> **Excerpt provided**:
4. Dropping Like Flies in Red Valley

Chapter 1: The United States
Part 3: Uranium Mining on the Navajo Reservation

Stretching out in all directions, the brick-red plains and the distant mountains stood out in breathtaking contrast to the cloudless blue sky. The set of numerous Westerns, Red Valley is a Navajo reservation located to the south of Monument Valley National Park. In this valley, we heard, the men were dropping like flies from lung cancer.

Raymond Joe, a former miner whom we met at the local town offices, spoke to us about conditions in the mines. His face was swollen, his skin a sickly pallor. "When the mining of uranium was at its peak, those mountains were lit up at night like Christmas trees. We were working day and night to get the stuff out of the ground. And this is the result," he said, showing us a scar on his back—Joe had had an operation to remove a tumor from his lung at a Shiprock hospital.

Joe first became a miner in 1952, the year the United States exploded its first hydrogen bomb, ushering in a new phase of the nuclear arms race. The mines moved from a system of two eight-hour shifts to three, so that uranium could be dug out of the ground twenty-four hours a day. The uranium rush was in full swing, and the earth shook with explosions, filling the mines with suffocating clouds of dust.

> **Set of tasks**:
[A] According to the passage on uranium mining in Red Valley, in what year did Raymond Joe first become a miner?
[B] Reproduce word for word the section of the passage on uranium mining in Red Valley starting at "Joe first became" and ending at "clouds of dust.".
[C] Write what comes next in the passage on uranium mining in Red Valley, beginning after its final sentence.

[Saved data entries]
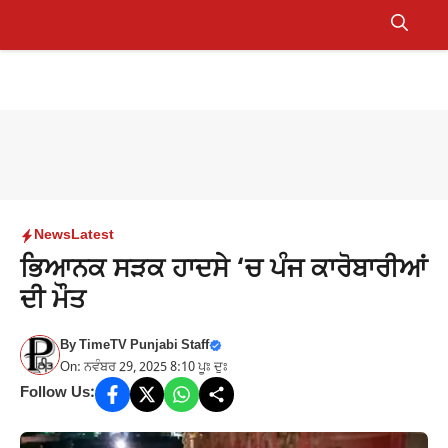
Skip
to
Menu
content
News
Latest
ਭਿਆਨਕ ਸੜਕ ਹਾਦਸੇ ‘ਚ ਪੰਜ ਕਾਰੋਬਾਰੀਆਂ
ਦੀ ਮੌਤ
By
TimeTV Punjabi Staff
On: ਨਵੰਬਰ 29, 2025 8:10 ਪੂਃ ਦੁਃ
Follow Us: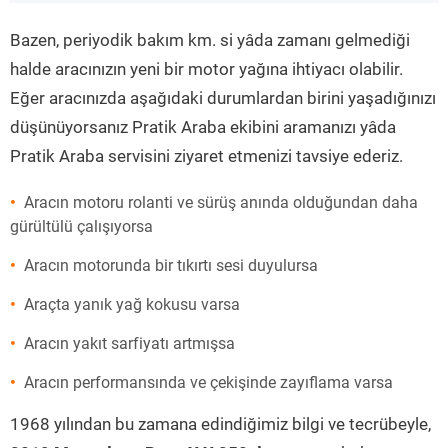
”
Bazen, periyodik bakım km. si yâda zamanı gelmediği
halde aracınızın yeni bir motor yağına ihtiyacı olabilir.
Eğer aracınızda aşağıdaki durumlardan birini yaşadığınızı
düşünüyorsanız Pratik Araba ekibini aramanızı yâda
Pratik Araba servisini ziyaret etmenizi tavsiye ederiz.
Aracın motoru rolanti ve sürüş anında olduğundan daha
gürültülü çalışıyorsa
Aracın motorunda bir tıkırtı sesi duyulursa
Araçta yanık yağ kokusu varsa
Aracın yakıt sarfiyatı artmışsa
Aracın performansında ve çekişinde zayıflama varsa
1968 yılından bu zamana edindiğimiz bilgi ve tecrübeyle,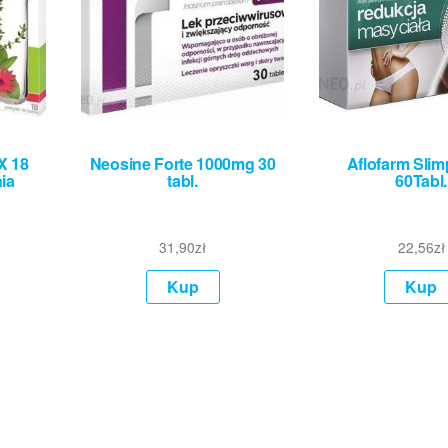
X 18
Neosine Forte 1000mg 30
Aflofarm Slim
ia
tabl.
60Tabl.
31,90
zł
22,56
zł
Kup
Kup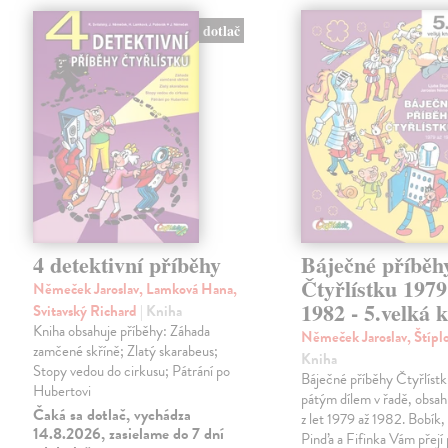
dotlač
4 detektivní příběhy
Báječné příběh
Čtyřlístku 1979
Němeček Jaroslav, Lamková Hana,
1982 - 5.velká 
Svitavský Richard
| Kniha
Kniha obsahuje příběhy: Záhada
Němeček Jaroslav, Štípl
zamčené skříně; Zlatý skarabeus;
Kniha
Stopy vedou do cirkusu; Pátrání po
Báječné příběhy Čtyřlístk
Hubertovi
pátým dílem v řadě, obsah
Čaká sa dotlač, vychádza
z let 1979 až 1982. Bobík,
14.8.2026, zasielame do 7 dní
Pinďa a Fifinka Vám přejí 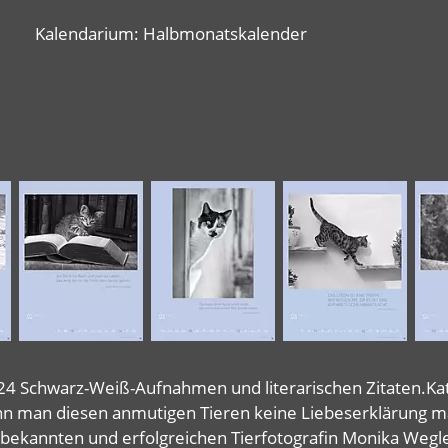
Kalendarium: Halbmonatskalender
 Schwarz-Weiß-Aufnahmen und literarischen Zitaten.Katze
n man diesen anmutigen Tieren keine Liebeserklärung m
ekannten und erfolgreichen Tierfotografin Monika Wegler 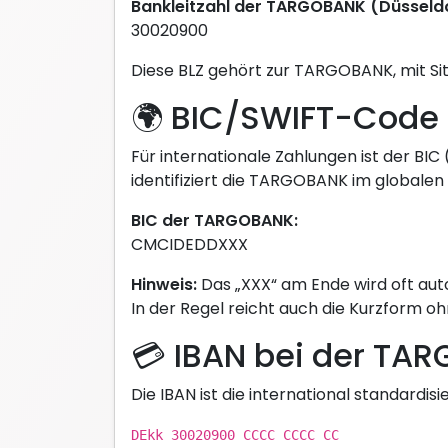
Bankleitzahl der TARGOBANK (Düsseldo
30020900
Diese BLZ gehört zur TARGOBANK, mit Sitz
🌍 BIC/SWIFT-Code
Für internationale Zahlungen ist der BIC
identifiziert die TARGOBANK im globalen
BIC der TARGOBANK:
CMCIDEDDXXX
Hinweis:
Das „XXX“ am Ende wird oft auto
In der Regel reicht auch die Kurzform oh
💳 IBAN bei der TA
Die IBAN ist die international standardi
DEkk 30020900 CCCC CCCC CC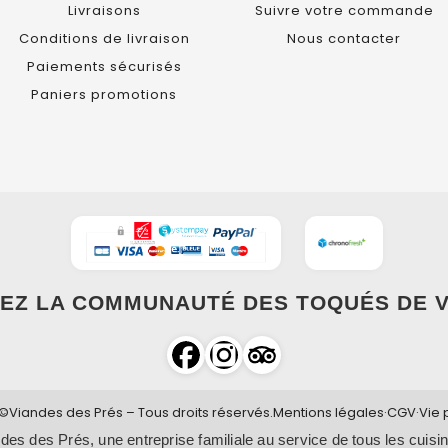
Livraisons
Suivre votre commande
Conditions de livraison
Nous contacter
Paiements sécurisés
Paniers promotions
EZ LA COMMUNAUTÉ DES TOQUÉS DE V
©Viandes des Prés – Tous droits réservés.
Mentions légales
·
CGV
·
Vie 
des des Prés, une entreprise familiale au service de tous les cuisin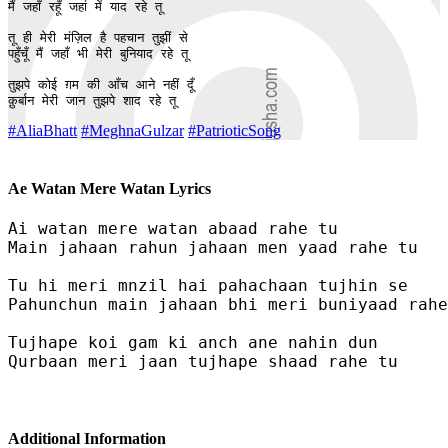
मैं जहाँ रहूँ जहां में याद रहे तू 

तू ही मेरी मंज़िल है पहचान तुझीं से 

पहुँचूँ मैं जहाँ भी मेरी बुनियाद रहे तू 

तुझपे कोई ग़म की आँच आने नहीं दूँ 

क़ुर्बान मेरी जान तुझपे शाद रहे तू
#AliaBhatt
#MeghnaGulzar
#PatrioticSong
Ae Watan Mere Watan Lyrics
Ai watan mere watan abaad rahe tu 

Main jahaan rahun jahaan men yaad rahe tu 

Tu hi meri mnzil hai pahachaan tujhin se 

Pahunchun main jahaan bhi meri buniyaad rahe
Tujhape koi gam ki anch ane nahin dun 

Qurbaan meri jaan tujhape shaad rahe tu

Additional Information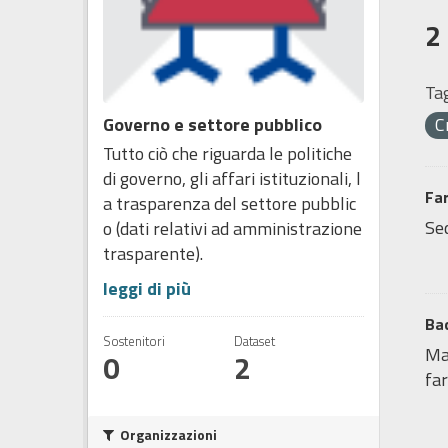
2
Tag
Governo e settore pubblico
C
Tutto ciò che riguarda le politiche
di governo, gli affari istituzionali, l
Fa
a trasparenza del settore pubblic
Sed
o (dati relativi ad amministrazione
trasparente).
leggi di più
Bac
Sostenitori
Dataset
Map
0
2
far
Organizzazioni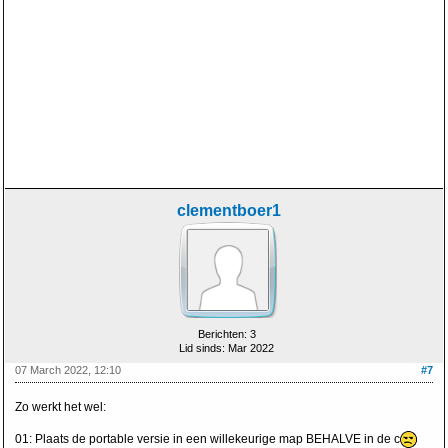
clementboer1
Berichten: 3
Lid sinds: Mar 2022
07 March 2022, 12:10
#7
Zo werkt het wel:
01: Plaats de portable versie in een willekeurige map BEHALVE in de c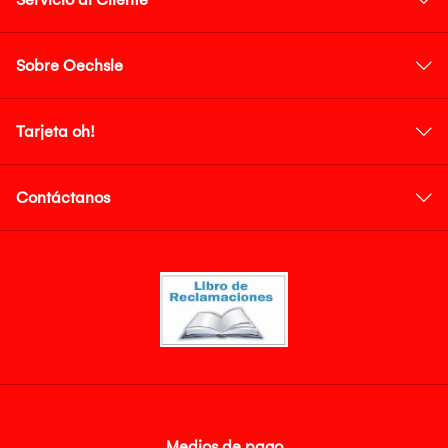
Sobre Oechsle
Tarjeta oh!
Contáctanos
Medios de pago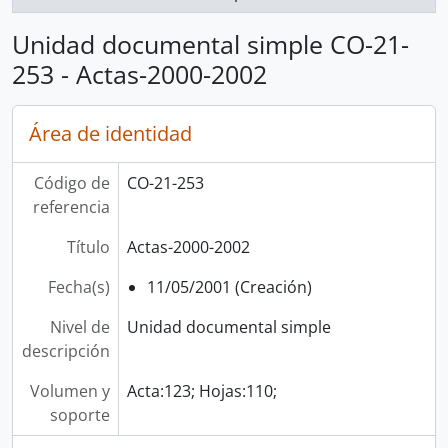
Unidad documental simple CO-21-
253 - Actas-2000-2002
Área de identidad
Código de
CO-21-253
referencia
Título
Actas-2000-2002
Fecha(s)
11/05/2001 (Creación)
Nivel de
Unidad documental simple
descripción
Volumen y
Acta:123; Hojas:110;
soporte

> **Answer section**:
[A] 1952

[B]
Joe first became a miner in 1952, the year the United States exploded its first hydrogen bomb, ushering in a new phase of the nuclear arms race. The mines moved from a system of two eight-hour shifts to three, so that uranium could be dug out of the ground twenty-four hours a day. The uranium rush was in full swing, and the earth shook with explosions, filling the mines with suffocating clouds of dust.

[C]
"The white foreman would give us the order to go down. We had no protection like masks or anything—just a helmet."

Once inside, the miners would load the rubble onto wagons and move them outside, where the yellow ore was removed and loaded onto a truck. The men worked with bare hands, and were constantly covered in a thin coat of dust. The reward for this backbreaking work was ninety cents an hour. "There was no other work," Joe continued. "We knew that the rock was used for making atomic bombs. But we never suspected that the yellow stuff itself was dangerous. We never worried about our health, either."

Joe traveled around Utah and Colorado, working a total of nineteen years in the mines. He left in 1975 after a medical check in Shiprock indicated that he may have cancer. His benefit of $283 per month was insufficient to bring up seven children, so his wife Dorothy went to work in a textile factory to make ends meet.

At the peak of the rush, two hundred uranium mines were to be found in the mountains of Red Valley. One hundred and eighty households were clustered in three small villages, and 150 people from them worked at the mines. In the late 1970s, lung cancer began to occur frequently in this group; fifty men have died so far, others are in hospital. The figures tell the story only too plainly. Of the thirty-two Navajo males diagnosed as having lung cancer between 1969 and 1982, twenty-three worked in the uranium mines. None of them smoked.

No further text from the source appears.